Strasbourg, 23.04.2012 - Dans son discours d’ouverture le Président de l’APCE, Jean-Claude Mignon, a notamment salué la tenue d’un debat d’ugence sur la situation en Syrie jeudi matin. « Notre objectif reste toujours d’assurer que les transformations démocratiques dans la région de la Méditerranée du Sud se passent de façon pacifique et dans le plein respect des droits humains fondamentaux. Ceci n’est toujours pas le cas en Syrie : plus de dix mille morts, des milliers de réfugiés– une véritable catastrophe humanitaire ! Nous ne pouvons pas rester silencieux face à de telles atrocités », a-t-il souligné.

« Le cessez-le-feu négocié par M. Annan n’est toujours pas pleinement respecté et nous avons de sérieux doutes quant à la crédibilité des engagements pris par le régime du Président Assad. Ceci étant, je suis optimiste : la Résolution 2042 du Conseil de Sécurité des Nations Unies, adoptée récemment à l’unanimité, qui autorise le déploiement d’une mission d’observateurs non-armés, ainsi que le plan en six points de M. Annan, mettent en avant les conditions de base pour résoudre le conflit », a-t-il rappelé.

« Toutefois, le Printemps arabe a donné lieu à une dynamique impressionnante de transformations démocratiques dans notre voisinage du Sud et le statut de ‘partenaire pour la démocratie’ offre un potentiel énorme pour développer notre coopération avec la région. Durant cette session, nous allons recevoir M. Saad dine El Otmani, Ministre des affaires étrangères du Royaume du Maroc, - notre ancien collègue, membre de la délégation marocaine à l’Assemblée - qui nous fera part des progrès réalisés dans son pays depuis l’octroi au Maroc du statut de partenaire pour la démocratie », a poursuivi le Président.

Enfin, Jean-Claude Mignon a rappelé que cette session marquait le 10e anniversaire de la Bosnie-Herzégovine en tant que membre du Conseil de l’Europe. « En 2002, c’était un message fort et une opportunité pour le peuple de la Bosnie-Herzégovine d’avancer sur le chemin de l’intégration européenne.

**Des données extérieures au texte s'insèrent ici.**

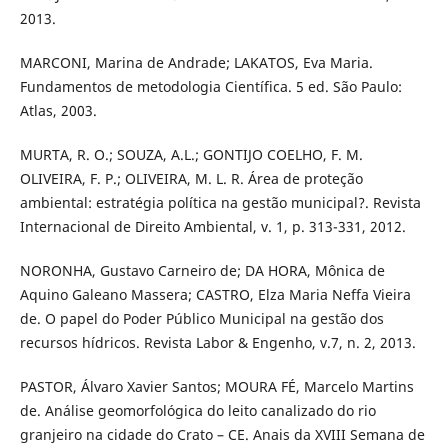
2013.
MARCONI, Marina de Andrade; LAKATOS, Eva Maria.
Fundamentos de metodologia Científica. 5 ed. São Paulo:
Atlas, 2003.
MURTA, R. O.; SOUZA, A.L.; GONTIJO COELHO, F. M.
OLIVEIRA, F. P.; OLIVEIRA, M. L. R. Área de proteção
ambiental: estratégia política na gestão municipal?. Revista
Internacional de Direito Ambiental, v. 1, p. 313-331, 2012.
NORONHA, Gustavo Carneiro de; DA HORA, Mônica de
Aquino Galeano Massera; CASTRO, Elza Maria Neffa Vieira
de. O papel do Poder Público Municipal na gestão dos
recursos hídricos. Revista Labor & Engenho, v.7, n. 2, 2013.
PASTOR, Álvaro Xavier Santos; MOURA FÉ, Marcelo Martins
de. Análise geomorfológica do leito canalizado do rio
granjeiro na cidade do Crato – CE. Anais da XVIII Semana de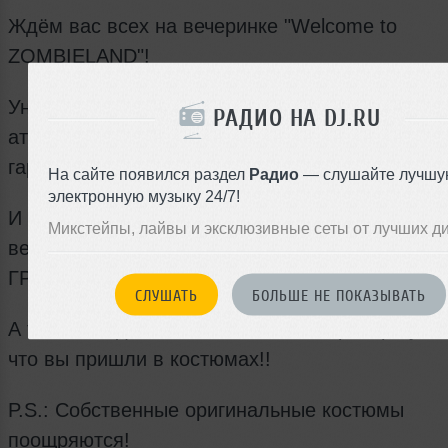
Ждём вас всех на вечеринке "Welcome to
ZOMBIELAND"!
Уникальная смесь фирменной "Честеровской"
РАДИО НА DJ.RU
атмосферы с постапокалиптическим зомби-ми
гарантирована.
На сайте появился раздел
Радио
— слушайте лучшу
электронную музыку 24/7!
И приоткроем один из наших сюрпризов: на
Микстейпы, лайвы и эксклюзивные сеты от лучших д
вечеринках будут работать профессиональные
ГРИМЕРЫ!
СЛУШАТЬ
БОЛЬШЕ НЕ ПОКАЗЫВАТЬ
А также скидка на Безлимитный Бар!! При усл
что вы пришли в костюмах!!
P.S.: Собственные оригинальные костюмы
поощряются!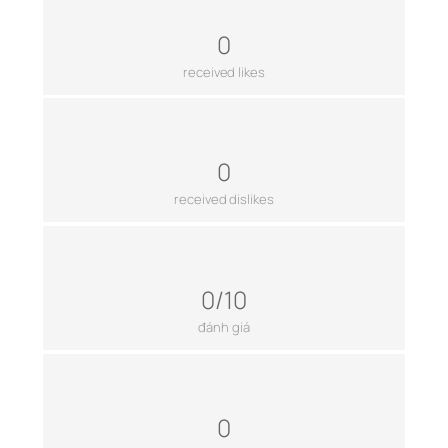
0
received likes
0
received dislikes
0/10
đánh giá
0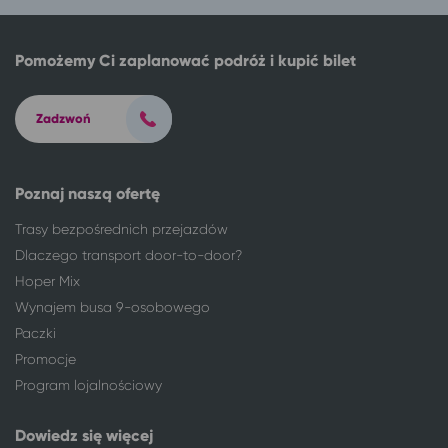
Koszalin
Białystok
Olsztyn
Białystok
Ostróda
Białystok
Pomożemy Ci zaplanować podróż i kupić bilet
Płock
Białystok
Przasnysz
Białystok
Zadzwoń
Włocławek
Białystok
Zielona Góra
Białystok
555 lokalizacji
Karwia
Poznaj naszą ofertę
Bytom
Karwia
Trasy bezpośrednich przejazdów
Kalisz
Karwia
Dlaczego transport door-to-door?
Karwia
Suwałki
Hoper Mix
Karwia
Gdańsk
Wynajem busa 9-osobowego
Kielce
Karwia
Kraków
Karwia
Paczki
Łódź
Karwia
Promocje
Olsztyn
Karwia
Program lojalnościowy
Opole
Karwia
Pabianice
Karwia
Dowiedz się więcej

Toutefois, aujourd’hui, des reformes importantes restent encore en suspens, comme le constate notre Commission de suivi. Mais là encore je reste optimiste : ce n’est que par la voie de la coopération que nous pourrons avancer et je me réjouis du fait que M. Zlatko Lagumdzija, Ministre des affaires étrangères de le Bosnie-Herzégovine, intervienne devant notre Assemblée ce mercredi pour un échange de vues », a conclu le Président.